California Earthquakes This Week: North and South Not Related
Two moderate sized earthquakes have been felt in California this week: a magnitude 5.7 in northern California on May 23 and a magnitude 4.8 in southern California on May 30. These two earthquakes were not related. Both events were widely felt, but little damage resulted. The northern event (M5.7) was nearly ten times larger than the southern event (M4.8), but occurred in a remotely populated area of northern California.
This morning, on May 30, 2013 at 7:38 am, a magnitude 4.8 struck near Isla Vista, CA, approximately 12 miles (20 km) from Santa Barbara. Unlike last week's earthquake in northern California, this event occurred in a densely populated area. The USGS ShakeMap (version 10) indicates maximum shaking intensity of VI (strong) on the Modified Mercalli (MMI) Scale. The USGS PAGER report states that only 2,000 people were exposed to this level of ground shaking. This event was felt throughout the Bakersfield-Los Angeles-San Luis Obispo area. Approximately 64, 000 people were exposed to moderate shaking (MMI V), 170,000 to light shaking (MMI IV) and over 1,200,000 to weak shaking (MMI II – III) according the USGS PAGER report.

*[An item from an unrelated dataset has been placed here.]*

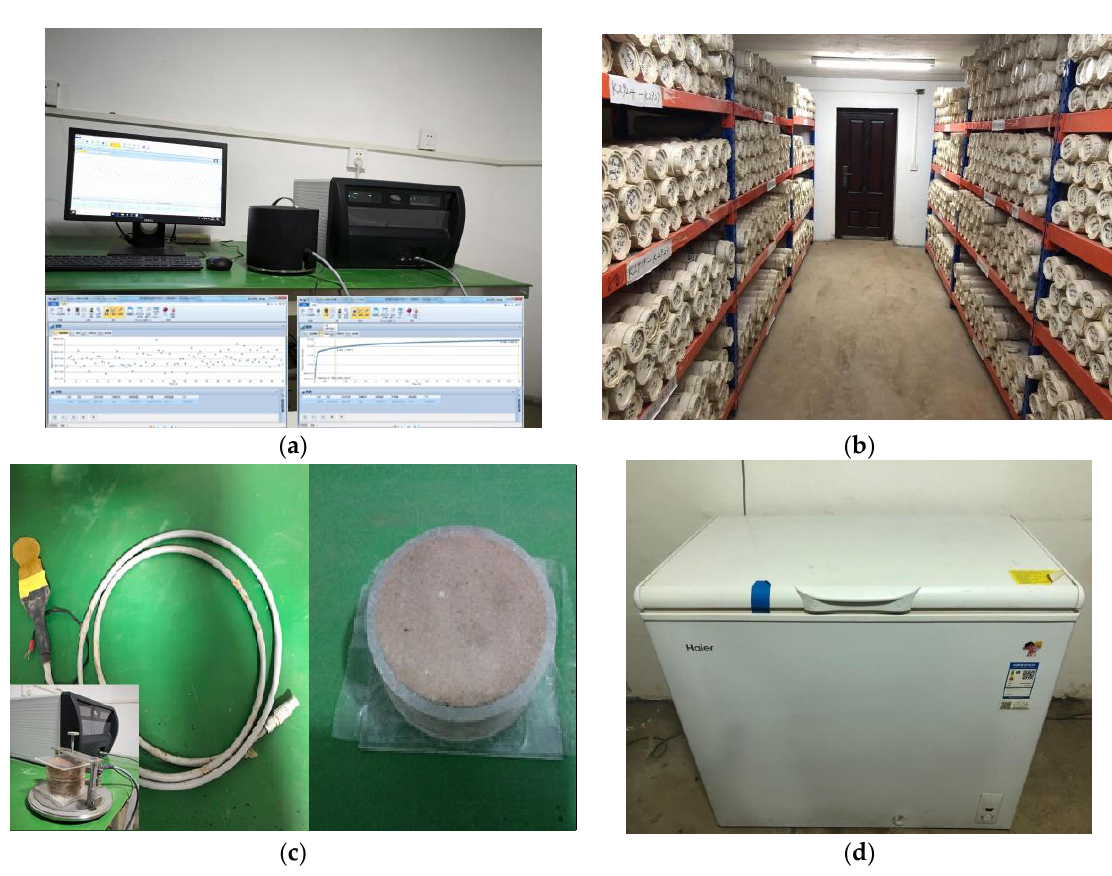
Figure 3. Schematic of thermal conductivity test system. ( a ) Thermal conductivity analyzer; ( b ) soil sample library; ( c ) specimen and Kapton probe; ( d ) freezing cabinet.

There are no reports of damage or injuries as a result of this morning’s earthquake and little or no damage would be expected from an earthquake of this magnitude. Several people have reported objects swaying and rattling in the immediate area around the epicenter.
Last week, on the evening of May 23, 2013 at 8:47 pm, an unrelated magnitude 5.7 earthquake struck near Greenville, CA, approximately 150 miles (240 km) from Sacramento. The USGS ShakeMap (version 25) indicates maximum shaking intensity of VIII (Severe).
Commonly, this level of severe shaking is associated with the potential for moderate to heavy damage; however, due to the remote location of the epicenter and the resistant building codes in California, this degree of damage was not expected. The USGS PAGER report estimates that no people were exposed to greater than MMI VI (strong shaking) and less than 10,000 people were exposed to moderate-to-strong (MMI V to VI) shaking. This event was felt over a wide distance. The USGS received nearly 10,000 felt reports in the past week, from as far away as the San Francisco Bay area and southern Oregon. This event is part of an earthquake swarm than has continued for several days. The M5.7 event is the largest in this swarm to occur to date.
Had this morning's earthquake in southern California been the same magnitude as last week's earthquake in northern California, moderate damage could have occurred, especially to less-resistant structures.
California is one of the most seismically active areas in the world, with a risk of producing very large earthquakes. The southern California area experiences about 10,000 earthquakes every year, but most of them are so small that they are not felt. Only 15-20 events per year are greater than magnitude 4.0, like this morning’s event. Throughout history, several major damaging earthquakes have occurred throughout the state, but it has been many years since an event with significant losses. The events of the past week serve as a reminder of the earthquake risk in California.